**What the task asks**:
Rewrite every one of the records below, changing each "common name" to "everyday name" and keeping everything else the same. Leave out the pictures.
## BEGIN Records supplied
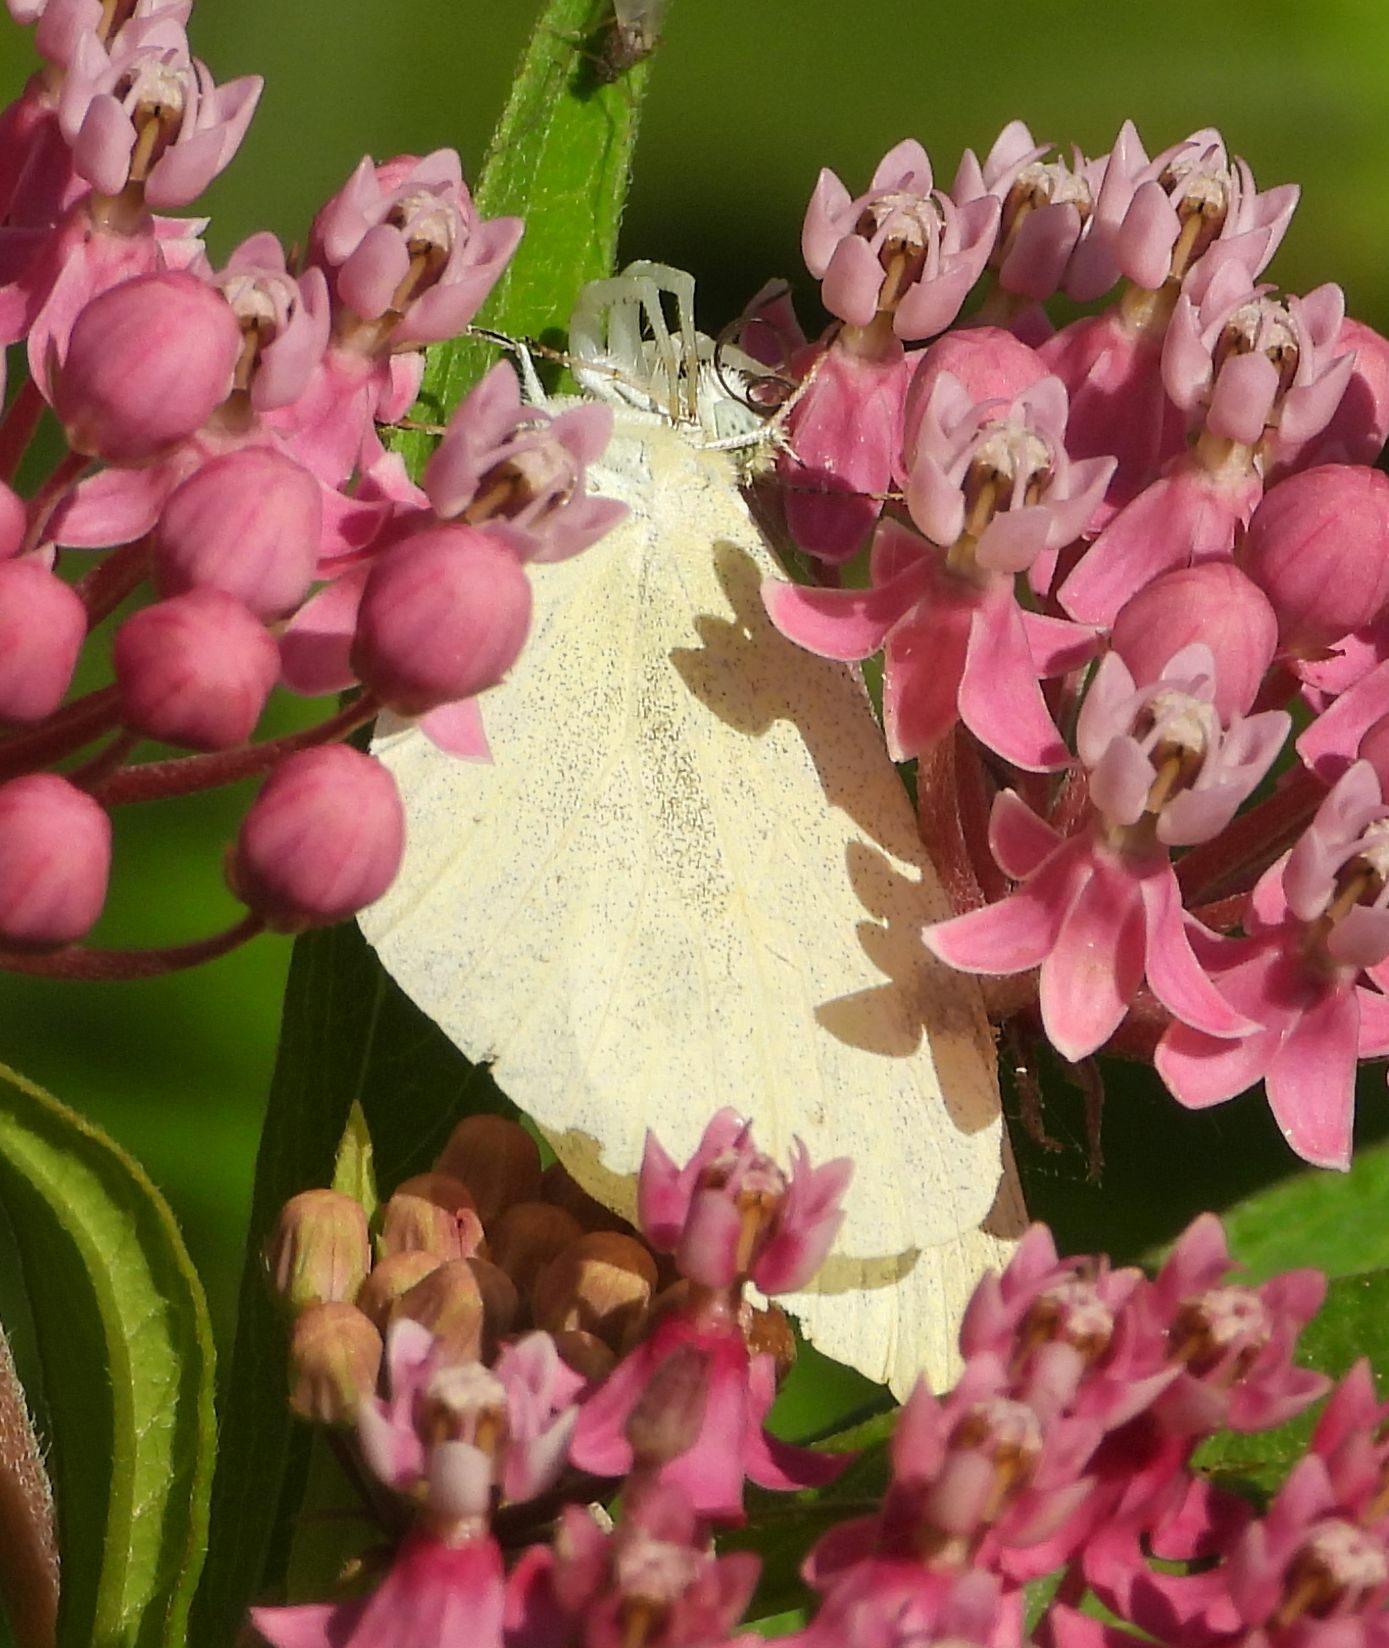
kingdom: Animalia
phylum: Arthropoda
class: Insecta
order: Lepidoptera
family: Pieridae
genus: Pieris
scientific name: Pieris rapae
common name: Small white
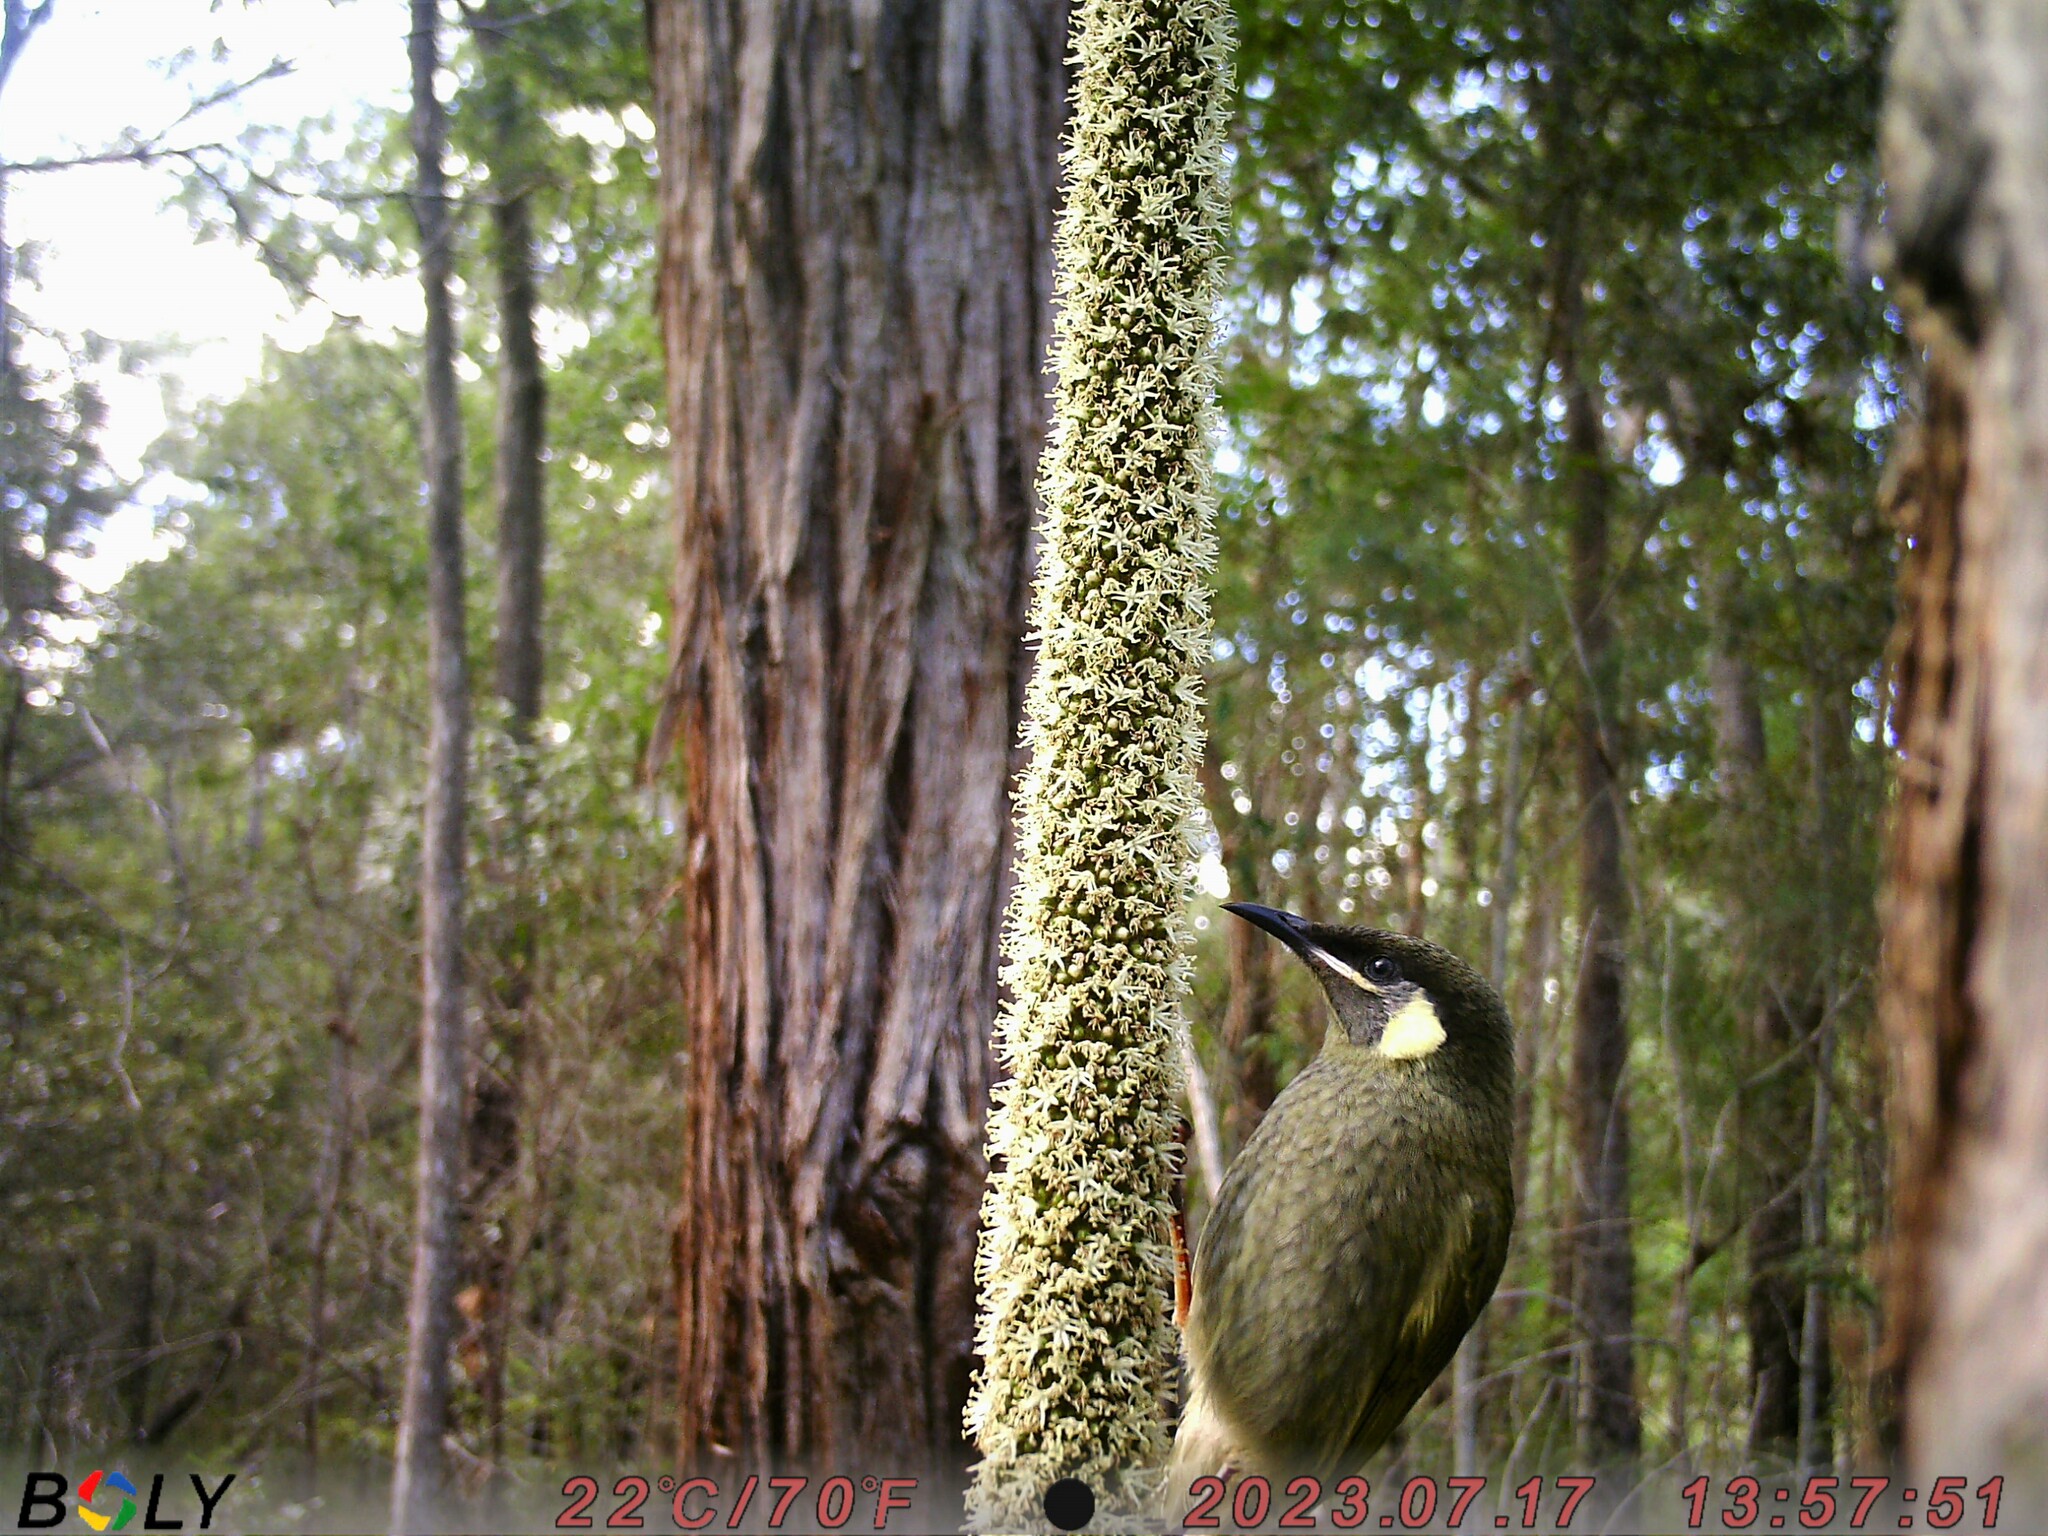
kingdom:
## END Records supplied
**Answer to the task**:
kingdom: Animalia
phylum: Arthropoda
class: Insecta
order: Lepidoptera
family: Pieridae
genus: Pieris
scientific name: Pieris rapae
everyday name: Small white
kingdom:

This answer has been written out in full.